This proposal makes me feel concerned about layering.
Though you ddn’t say how this would be implemented, the most obvious implementation to me is this: rustc would gain a notion of a ‘workspace’, and would be passed a set of crates which are ‘in the same workspace’ as the target crate, and coherence rules would be modified to treat all types and traits in those crates as local. If this is significantly different from what you had in mind, please let me know.
In such a case, although cargo may provide enforcement that rustc’s workspaces map to cargo’s workspaces, and may limit how you can define workspacess such that only ‘your’ crates are within your workspace, rustc makes no such provision. Using rustc directly I could trivially add any dependency to ‘my workspace’, making orphan rules unenforceable outside of the cargo ecosystem.

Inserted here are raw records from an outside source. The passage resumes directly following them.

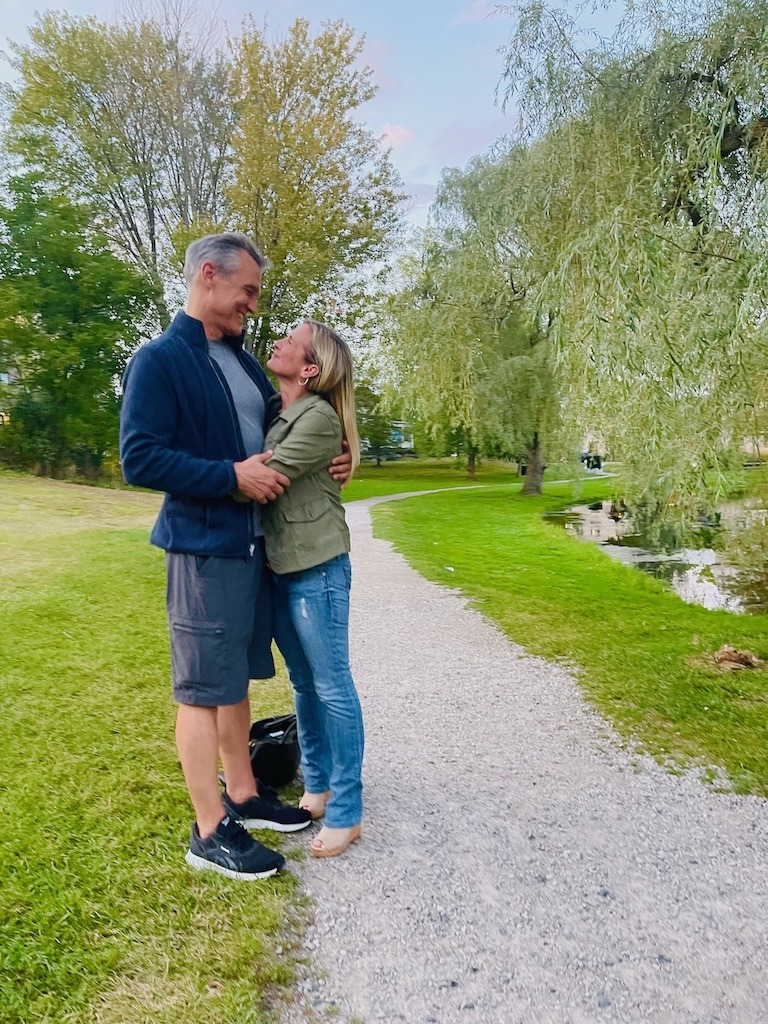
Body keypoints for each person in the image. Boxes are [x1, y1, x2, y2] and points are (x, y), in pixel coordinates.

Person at [119, 232, 351, 881]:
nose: (253, 302)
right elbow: (139, 457)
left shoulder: (243, 363)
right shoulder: (161, 359)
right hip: (201, 549)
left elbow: (283, 435)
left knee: (234, 682)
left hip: (250, 548)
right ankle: (208, 829)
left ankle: (244, 795)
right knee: (200, 690)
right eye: (247, 289)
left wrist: (334, 456)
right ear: (210, 277)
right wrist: (230, 476)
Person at [262, 320, 365, 859]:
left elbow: (269, 475)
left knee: (331, 686)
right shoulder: (278, 409)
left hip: (318, 566)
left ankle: (347, 810)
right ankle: (319, 788)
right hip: (284, 565)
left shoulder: (319, 417)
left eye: (290, 340)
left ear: (310, 368)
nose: (277, 341)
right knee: (304, 685)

Obviously I can also just copypaste the body of any crate into my own to get around the orphan rules right now, but that’s a much steeper obligation than changing how I pass dependency args.
If this use case for features is a very common use case (and I imagine it is), it seems like the right course is to make it more usable.
For example, there could be a new kind of feature which is semantically associated with a dependency (probably this association would be best applied in cargo). Cargo could get the dependency graph without any of these features enabled, and then for each crate automatically look for the dependencies associated with features and enable them. Authors would just need to add one of these ‘dependency-features’ (a better name is needed) to their toml, apply an attribute to a module containing all uses and imports of that dependency, and users would have to do nothing at all. If this proposal is viable, it seems even more usable than the workspaces proposal.